Systems biology is a diverse area of research that pulls together a range of disciplines such as Physics, Biology and Computer Science from Engineering. The system biology usually has the following properties:
1. Small samples. In conventional data-driven models from engineering, various sensors can usually be attached to the system fairly easily to collect as many samples as needed. Unfortunately, measurement for biological systems invariably involve destroying the actual system or cells, which means that sample size in biological data sets are small (typically the number of samples n<100). The problem is exacerbated for the case of gene expression modelling, where measurements from high-throughput DNA microarrays can simultaneously measure the expression of thousands of genes (or variables p). Therefore one of the main challenges for applying these techniques to system biology is to overcome what is known as the ‘p » n’ problem.

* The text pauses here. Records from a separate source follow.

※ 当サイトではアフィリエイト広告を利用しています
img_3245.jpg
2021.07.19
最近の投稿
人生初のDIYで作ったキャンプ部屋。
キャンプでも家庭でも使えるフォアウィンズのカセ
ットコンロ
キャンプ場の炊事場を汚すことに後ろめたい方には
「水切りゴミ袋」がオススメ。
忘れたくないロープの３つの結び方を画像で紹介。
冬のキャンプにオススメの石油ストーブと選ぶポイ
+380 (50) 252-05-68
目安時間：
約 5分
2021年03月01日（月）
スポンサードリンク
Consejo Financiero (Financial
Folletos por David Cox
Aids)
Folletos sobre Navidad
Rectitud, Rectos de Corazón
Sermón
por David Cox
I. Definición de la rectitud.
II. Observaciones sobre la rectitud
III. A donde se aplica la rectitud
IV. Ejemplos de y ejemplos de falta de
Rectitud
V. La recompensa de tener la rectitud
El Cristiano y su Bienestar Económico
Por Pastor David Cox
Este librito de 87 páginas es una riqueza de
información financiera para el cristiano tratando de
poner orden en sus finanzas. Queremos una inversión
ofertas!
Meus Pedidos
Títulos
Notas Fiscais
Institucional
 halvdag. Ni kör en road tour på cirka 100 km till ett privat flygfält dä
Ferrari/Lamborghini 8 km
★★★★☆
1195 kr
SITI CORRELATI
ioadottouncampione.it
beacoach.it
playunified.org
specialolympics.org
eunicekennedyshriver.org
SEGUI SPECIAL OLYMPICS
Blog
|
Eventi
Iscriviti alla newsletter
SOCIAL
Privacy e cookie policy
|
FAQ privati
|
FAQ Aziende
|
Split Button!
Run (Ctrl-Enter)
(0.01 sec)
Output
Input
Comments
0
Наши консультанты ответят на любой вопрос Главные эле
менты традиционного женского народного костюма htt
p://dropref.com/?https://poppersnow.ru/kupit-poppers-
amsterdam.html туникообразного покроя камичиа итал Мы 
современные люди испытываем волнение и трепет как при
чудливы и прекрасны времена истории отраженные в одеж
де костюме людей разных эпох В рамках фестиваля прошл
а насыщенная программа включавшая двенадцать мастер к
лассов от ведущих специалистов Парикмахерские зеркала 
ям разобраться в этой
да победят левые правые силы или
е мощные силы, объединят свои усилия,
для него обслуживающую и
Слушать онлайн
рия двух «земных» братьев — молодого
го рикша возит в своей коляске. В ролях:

2. Variant correlation. Usually when attempting to model a system or process in engineering, highly correlated variables are considered redundant and in order to obtain a compact interpretable model, only one of the correlated variables is assigned a parameter, while the redundant variables are discarded. However, in systems biology, many important variables can be highly correlated. A common biological example is the problem of gene selection from microarray data (where p » n). Analysis of this type gene expression data shows that genes share certain biological ‘pathways’ where they are co-regulated. Genes in the same pathway can therefore be naturally grouped together as they exhibit high correlations. When performing regression in these cases it is important that the entire group of genes is added to the model, rather than each one in isolation. Thus another challenge is to model with grouped-variables.
To better understand of numerous biological processes and eventually promises great progress in healthcare and medication, the following task need to be performed:
1. Development of new feature extraction for system biology.
2. Development of new group modelling method for system biology.
3. Development of new classification method for system biology.